A sentire queste storie struggenti si chiedeva se poteva davvero pensare di avere avuto un handicap simile. Ma a questo poteva rispondere col fatto che i cosiddetti aspie erano una parte degli autisti o meglio del popolo dello "spettro autistico". Questo comprendeva una serie dei sintomi e lo spettro andava da "malati" con pochi sintomi magari sentiti in maniera molto leggera e quelli con molti sintomi e problemi enormi come la non acquisizione del linguaggio che richiedevano alla fine il confinamento a vita in ospedale psichiatrico. Da una parte c'era la normalita' con qualche carattere eccentrico, dall'altra i reietti.
Lui era dalla parte in cui i problemi venivano risolti spesso senza diagnosi.
Poi aveva avuto l'incredibile fortuna di avere un lavoro protetto e questo l'aveva aiutato a diventare autonomo e a vivere una vita piena fino ad allora. Adesso doveva fare un primo bilancio.
Cosa aveva perso con l'andare in pensione? Per il lavoro inteso come occupazione e sorgente di autonomia non era cambiato niente: poteva continuare a fare lo stesso lavoro e continuava a percepire il suo salario/pensione.
La solitudine si sentiva di piu'? L'ambiente di lavoro non era piu' cosi confortevole? Gli mancavano i viaggi? La mancanza di un lavoro ufficiale lo rendeva piu' debole?
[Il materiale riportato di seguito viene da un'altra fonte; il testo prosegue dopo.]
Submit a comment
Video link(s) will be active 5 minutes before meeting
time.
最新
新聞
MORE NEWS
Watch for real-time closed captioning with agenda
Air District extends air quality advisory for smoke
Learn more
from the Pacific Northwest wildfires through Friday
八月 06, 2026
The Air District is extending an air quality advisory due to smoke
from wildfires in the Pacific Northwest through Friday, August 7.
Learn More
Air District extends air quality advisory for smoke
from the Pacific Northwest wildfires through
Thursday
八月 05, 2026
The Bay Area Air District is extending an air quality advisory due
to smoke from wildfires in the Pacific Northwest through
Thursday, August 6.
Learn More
O era la vecchiaia a renderlo piu' debole? I parenti potevano sostituire i colleghi di lavoro? Quali erano le sue priorita'? I suoi nuovi amici Aspies lo avrebbero aiutato a rispondere a queste domande.
La prima risposta l'aveva gia' avuta: ora piu' che mai le liste erano il bene assoluto e lo avrebbero salvato come l'altra volta quarant'anni prima. Al di fuori delle liste ,cioe' delle sue ossessioni, del suo attaccamento al computer, c'era l'abisso. Come l'altra volta avrebbe poco a poco riformato una nuova rete sociale. Qualcuno come il professore della tesi gli avrebbe proposto di "rimanere nell'Universita'" e lui sarebbe rimasto li immobile come in una nuvola al pensiero della sua incredibile fortuna.